▸ **What you are asked to do**: Print each entry in full, word for word, with no pictures in the result.

▸ **Dataset extract**:
┄┄┄┄┄┄

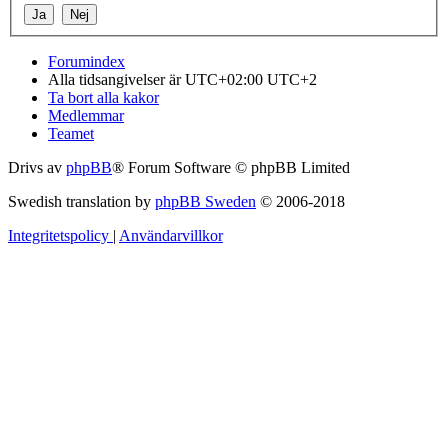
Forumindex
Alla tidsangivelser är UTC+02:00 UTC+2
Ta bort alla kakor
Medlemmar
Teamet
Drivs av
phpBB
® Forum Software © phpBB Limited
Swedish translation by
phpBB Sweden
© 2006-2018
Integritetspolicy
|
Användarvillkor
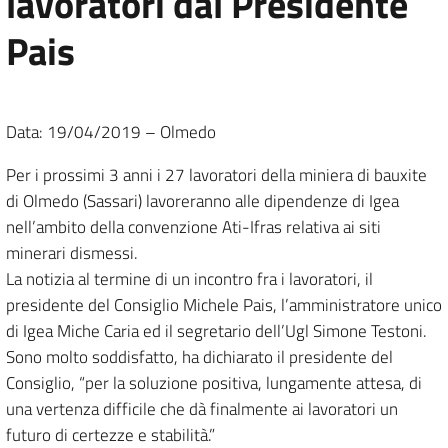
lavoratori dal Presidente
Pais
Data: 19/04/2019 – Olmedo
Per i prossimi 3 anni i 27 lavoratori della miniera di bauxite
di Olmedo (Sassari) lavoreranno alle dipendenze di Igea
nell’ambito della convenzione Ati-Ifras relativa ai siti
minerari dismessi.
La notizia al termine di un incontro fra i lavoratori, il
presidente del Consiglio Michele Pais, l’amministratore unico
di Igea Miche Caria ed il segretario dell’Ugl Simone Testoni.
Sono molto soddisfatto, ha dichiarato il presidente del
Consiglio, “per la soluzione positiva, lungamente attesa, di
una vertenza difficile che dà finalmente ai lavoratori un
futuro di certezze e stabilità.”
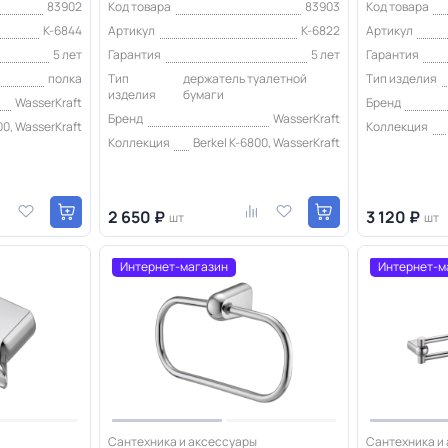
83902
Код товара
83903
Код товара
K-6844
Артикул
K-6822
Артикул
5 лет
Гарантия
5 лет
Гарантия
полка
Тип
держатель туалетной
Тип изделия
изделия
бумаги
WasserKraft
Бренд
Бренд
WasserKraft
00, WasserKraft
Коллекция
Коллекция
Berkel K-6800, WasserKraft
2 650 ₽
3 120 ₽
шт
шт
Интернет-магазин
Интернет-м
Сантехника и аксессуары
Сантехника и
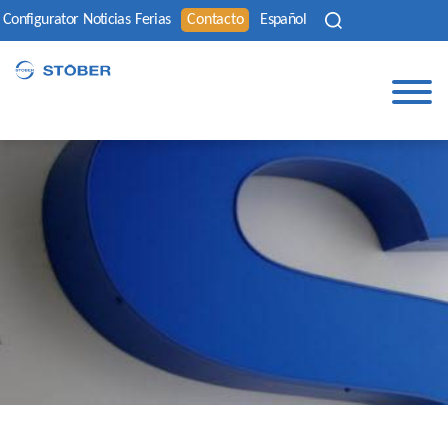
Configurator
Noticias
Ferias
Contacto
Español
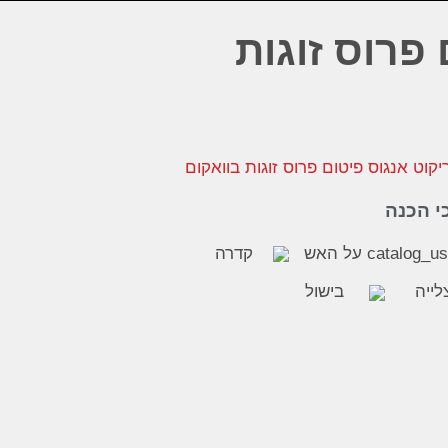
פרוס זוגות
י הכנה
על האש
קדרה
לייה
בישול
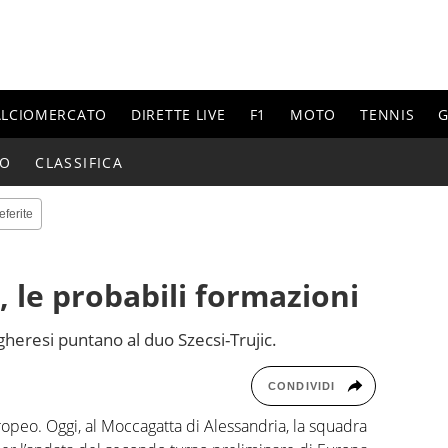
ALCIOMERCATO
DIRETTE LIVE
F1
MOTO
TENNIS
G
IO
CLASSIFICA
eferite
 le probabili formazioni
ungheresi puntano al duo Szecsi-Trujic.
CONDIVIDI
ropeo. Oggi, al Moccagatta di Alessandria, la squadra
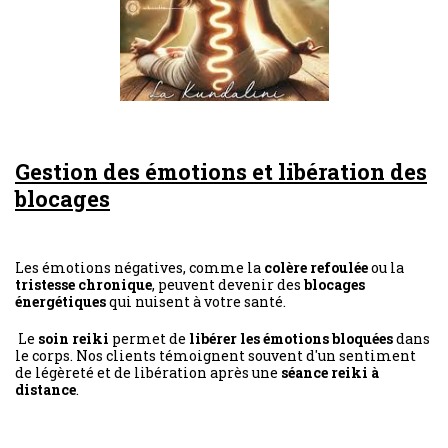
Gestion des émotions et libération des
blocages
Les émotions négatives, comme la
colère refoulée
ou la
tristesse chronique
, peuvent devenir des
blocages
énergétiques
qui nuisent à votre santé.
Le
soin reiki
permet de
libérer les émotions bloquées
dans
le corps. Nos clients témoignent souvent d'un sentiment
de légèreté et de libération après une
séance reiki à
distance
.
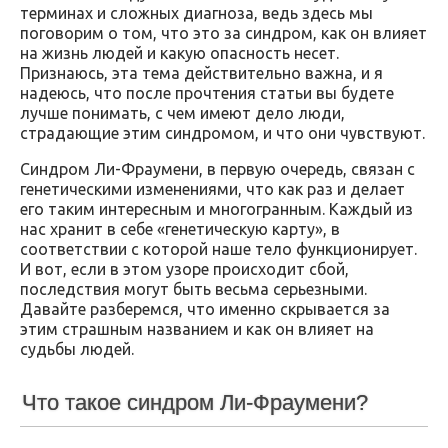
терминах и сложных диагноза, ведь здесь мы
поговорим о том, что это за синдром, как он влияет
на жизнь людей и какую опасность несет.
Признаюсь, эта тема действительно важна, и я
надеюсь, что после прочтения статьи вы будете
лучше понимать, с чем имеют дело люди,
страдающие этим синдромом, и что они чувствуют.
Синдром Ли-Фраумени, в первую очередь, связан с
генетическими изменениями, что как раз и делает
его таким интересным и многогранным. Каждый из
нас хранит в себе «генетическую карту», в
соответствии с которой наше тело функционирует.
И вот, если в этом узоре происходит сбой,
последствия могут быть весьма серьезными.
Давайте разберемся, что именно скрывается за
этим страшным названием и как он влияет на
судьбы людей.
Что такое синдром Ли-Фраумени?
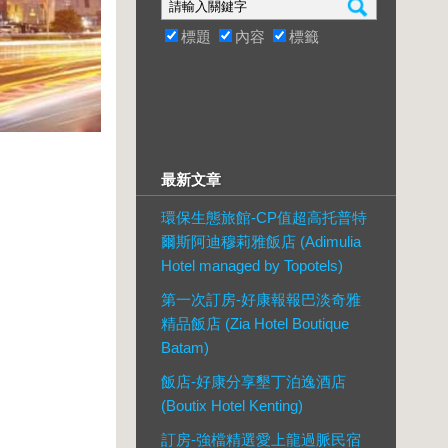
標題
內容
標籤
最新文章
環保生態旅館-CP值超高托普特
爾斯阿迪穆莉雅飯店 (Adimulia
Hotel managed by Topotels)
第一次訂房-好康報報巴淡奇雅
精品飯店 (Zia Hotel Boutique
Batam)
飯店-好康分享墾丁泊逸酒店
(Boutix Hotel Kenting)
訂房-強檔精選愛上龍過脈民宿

┄┄┄┄┄┄

▸ **Result for this task**:
Forumindex
Alla tidsangivelser är UTC+02:00 UTC+2
Ta bort alla kakor
Medlemmar
Teamet
Drivs av
phpBB
® Forum Software © phpBB Limited
Swedish translation by
phpBB Sweden
© 2006-2018
Integritetspolicy
|
Användarvillkor
lavoratori dal Presidente
Pais
Data: 19/04/2019 – Olmedo
Per i prossimi 3 anni i 27 lavoratori della miniera di bauxite
di Olmedo (Sassari) lavoreranno alle dipendenze di Igea
nell’ambito della convenzione Ati-Ifras relativa ai siti
minerari dismessi.
La notizia al termine di un incontro fra i lavoratori, il
presidente del Consiglio Michele Pais, l’amministratore unico
di Igea Miche Caria ed il segretario dell’Ugl Simone Testoni.
Sono molto soddisfatto, ha dichiarato il presidente del
Consiglio, “per la soluzione positiva, lungamente attesa, di
una vertenza difficile che dà finalmente ai lavoratori un
futuro di certezze e stabilità.”
83902
Код товара
83903
Код товара
K-6844
Артикул
K-6822
Артикул
5 лет
Гарантия
5 лет
Гарантия
полка
Тип
держатель туалетной
Тип изделия
изделия
бумаги
WasserKraft
Бренд
Бренд
WasserKraft
00, WasserKraft
Коллекция
Коллекция
Berkel K-6800, WasserKraft
2 650 ₽
3 120 ₽
шт
шт
Интернет-магазин
Интернет-м
Сантехника и аксессуары
Сантехника и
Configurator
Noticias
Ferias
Contacto
Español
פרוס זוגות
י הכנה
על האש
קדרה
לייה
בישול
ALCIOMERCATO
DIRETTE LIVE
F1
MOTO
TENNIS
G
IO
CLASSIFICA
eferite
 le probabili formazioni
ungheresi puntano al duo Szecsi-Trujic.
CONDIVIDI
ropeo. Oggi, al Moccagatta di Alessandria, la squadra
Gestion des émotions et libération des
blocages
Les émotions négatives, comme la
colère refoulée
ou la
tristesse chronique
, peuvent devenir des
blocages
énergétiques
qui nuisent à votre santé.
Le
soin reiki
permet de
libérer les émotions bloquées
dans
le corps. Nos clients témoignent souvent d'un sentiment
de légèreté et de libération après une
séance reiki à
distance
.
терминах и сложных диагноза, ведь здесь мы
поговорим о том, что это за синдром, как он влияет
на жизнь людей и какую опасность несет.
Признаюсь, эта тема действительно важна, и я
надеюсь, что после прочтения статьи вы будете
лучше понимать, с чем имеют дело люди,
страдающие этим синдромом, и что они чувствуют.
Синдром Ли-Фраумени, в первую очередь, связан с
генетическими изменениями, что как раз и делает
его таким интересным и многогранным. Каждый из
нас хранит в себе «генетическую карту», в
соответствии с которой наше тело функционирует.
И вот, если в этом узоре происходит сбой,
последствия могут быть весьма серьезными.
Давайте разберемся, что именно скрывается за
этим страшным названием и как он влияет на
судьбы людей.
Что такое синдром Ли-Фраумени?
標題
內容
標籤
最新文章
環保生態旅館-CP值超高托普特
爾斯阿迪穆莉雅飯店 (Adimulia
Hotel managed by Topotels)
第一次訂房-好康報報巴淡奇雅
精品飯店 (Zia Hotel Boutique
Batam)
飯店-好康分享墾丁泊逸酒店
(Boutix Hotel Kenting)
訂房-強檔精選愛上龍過脈民宿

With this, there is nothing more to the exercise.